Homebrew Distribution (outline)

  • Formula name: loopmux.
  • Tap: brew tap <org>/loopmux.
  • Install: brew install loopmux.
  • Binary: loopmux.

CLI Command Sketch

  • loopmux run: execute a loop (accepts --config, --target, --iterations, --dry-run).
  • loopmux validate: validate config only (alias of run --dry-run).
  • loopmux init: scaffold a YAML config template.

Notes on Current Script

  • The hash approach works but re-captures the same buffer.
  • A cursor/marker to track last processed output will reduce duplicate triggers.
  • Delay should be applied even after a trigger match to avoid rapid repeats.

Next Steps

  1. Confirm config format + feature priorities.
  2. Decide on Rust MVP vs TS prototype.
  3. Define minimal CLI/TUI layout + keyboard controls.
  4. Implement tmux capture + cursor tracking + rule engine.
  5. Add mid-flight controls.
  6. Add logging + YAML templating.

Backlog (Concise)

Docs

  • Add CONFIG.md with schema, examples, and rule_eval/delay matrix.
  • Add recipes section (CI loop, refactor loop, test/fix loop).
  • Add CHANGELOG.md starting at v0.1.0.

Code Improvements

  • Split src/main.rs into modules (config, tmux, rules, logging, delay).
  • Introduce structured error types for clearer CLI messages.
  • Deterministic RNG (seeded) for delay jitter in tests.

Tests

  • Unit tests for rule matching, exclude logic, priority selection.
  • Property tests for delay jitter bounds and backoff growth.
  • Golden tests for logging formats (text/jsonl).

Usability

  • Add --once to run a single send on match.
  • Add --tail N to control capture-pane lines.
  • Add --log-format CLI override.

High-Value Features

  • Real TUI (ratatui): status bar, progress, last match, next rule.
  • Hotkeys for pause/resume (stdin or signal handling).
  • Config reload on file change.

Execution Plan (Epics, Tasks, Subtasks)

Epic 1: Repo + CLI Skeleton

  • Task 1.1: Initialize Rust project for loopmux.
  • Subtask 1.1.1: Add CLI with run, validate, init.
  • Subtask 1.1.2: --help content with config summary + examples.
  • Subtask 1.1.3: --dry-run validation path.

Epic 2: Config + Rule Engine

  • Task 2.1: YAML schema parsing (default_action, rules, delay).
  • Subtask 2.1.1: Match include and exclude semantics.
  • Subtask 2.1.2: rule_eval strategies (first_match default).
  • Subtask 2.1.3: Template variable expansion.

Epic 3: tmux Integration

  • Task 3.1: Capture pane output with cursor tracking.

Given data |
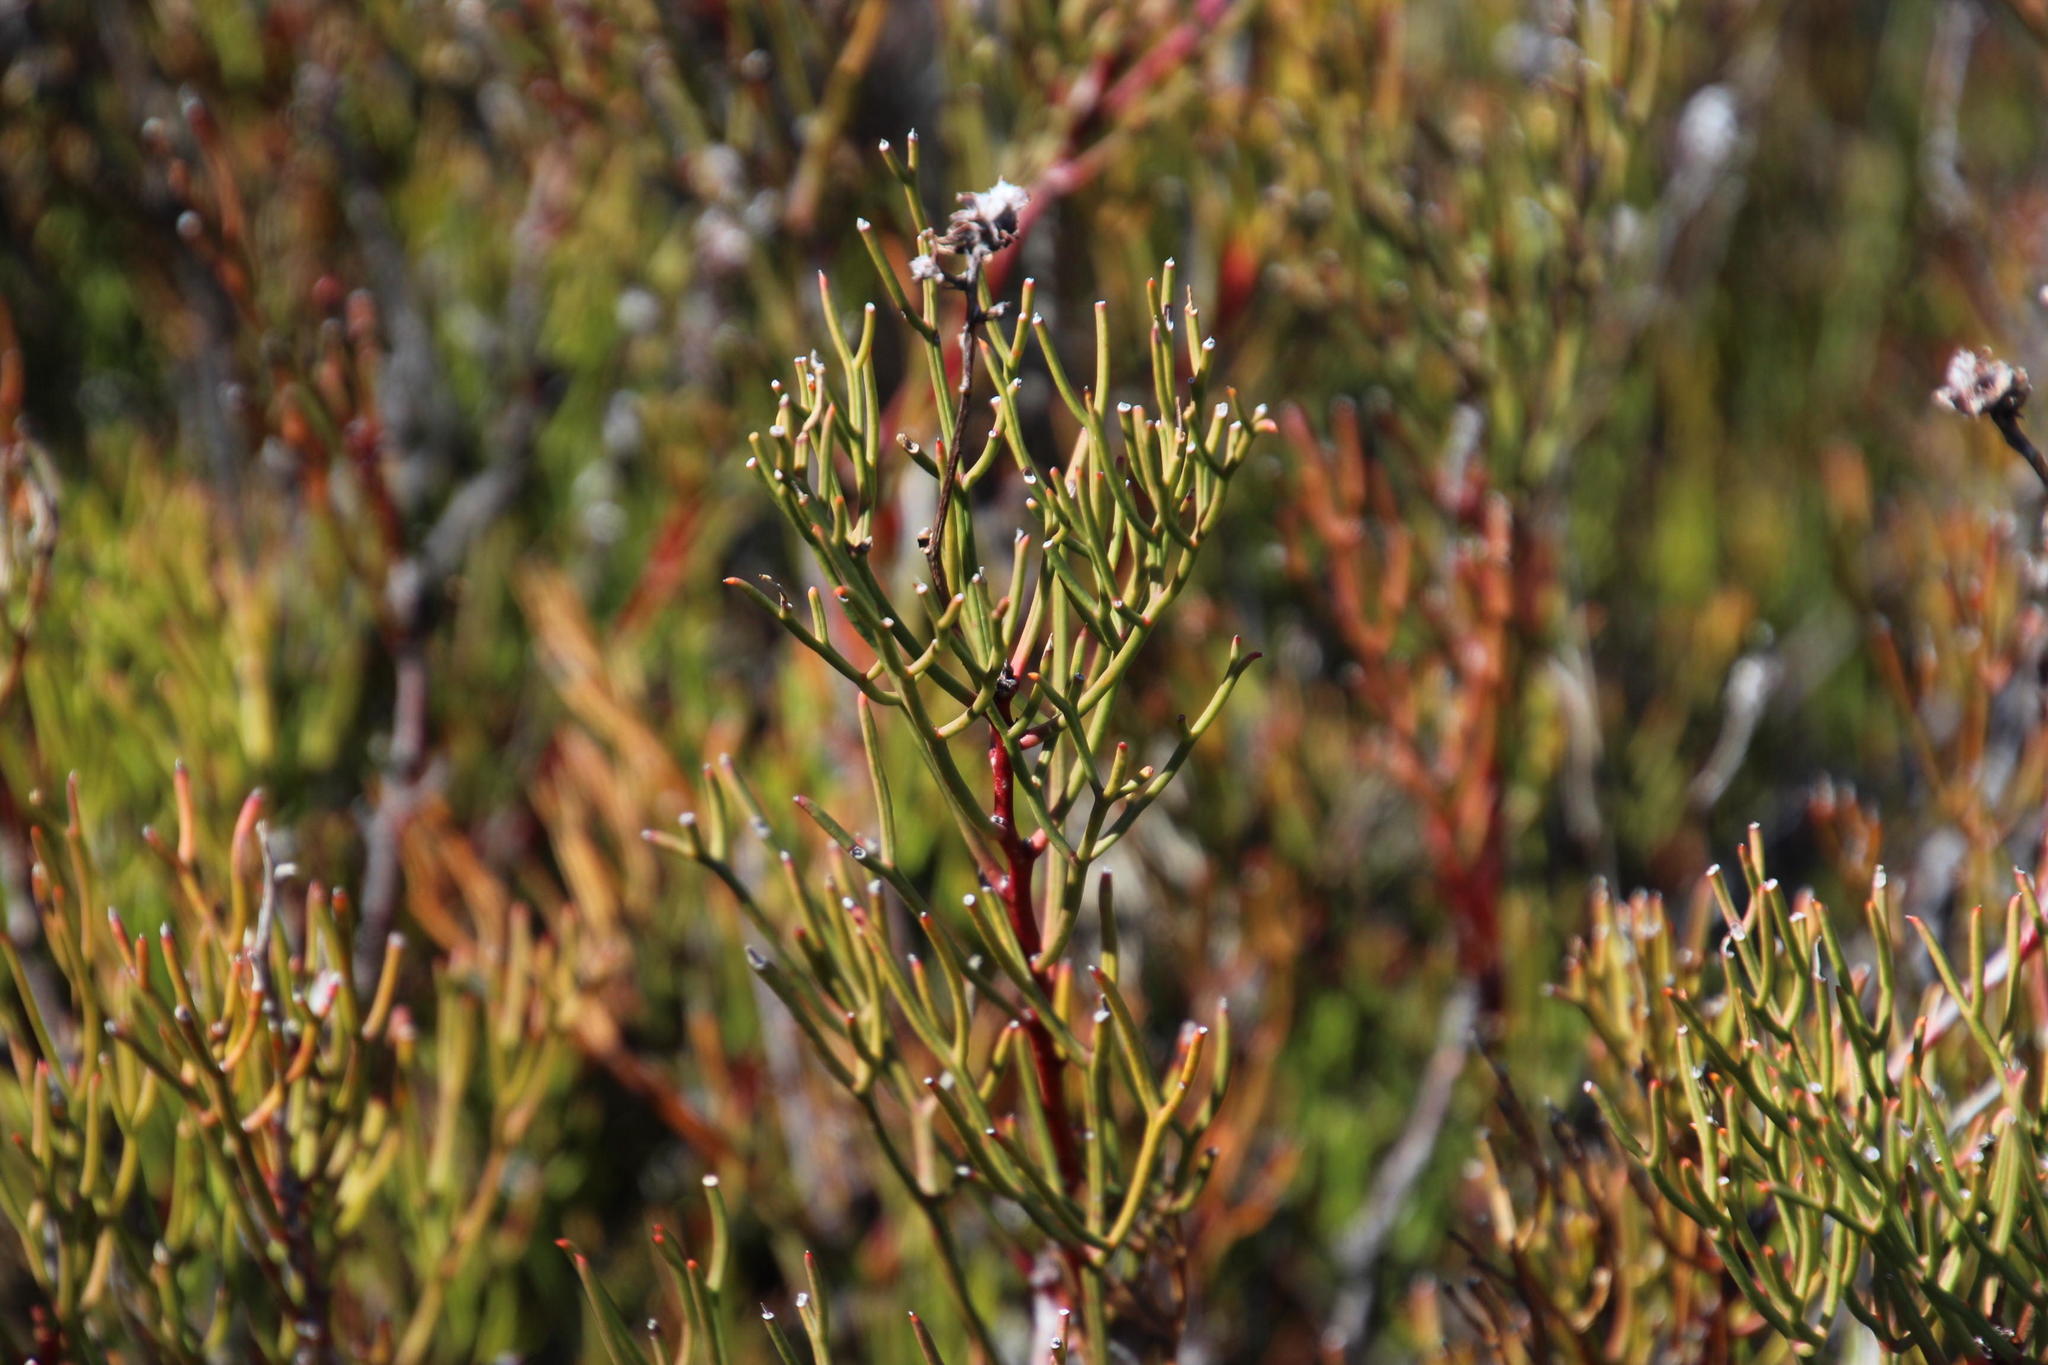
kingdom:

Problems |
1. Using the loopmux outline, decide whether each statement agrees with it, and support each yes or no by quoting the deciding words. (a) The validate command is an alias of run with --dry-run. (b) The delay should be skipped once a trigger has matched. (c) The changelog is to begin at version v1.0.0.
2. Name every module that the loopmux outline proposes splitting src/main.rs into.

Results |
1.
(a) Yes: "loopmux validate: validate config only (alias of run --dry-run)."
(b) No: "Delay should be applied even after a trigger match to avoid rapid repeats."
(c) No: "Add CHANGELOG.md starting at v0.1.0."

2. config, tmux, rules, logging, delay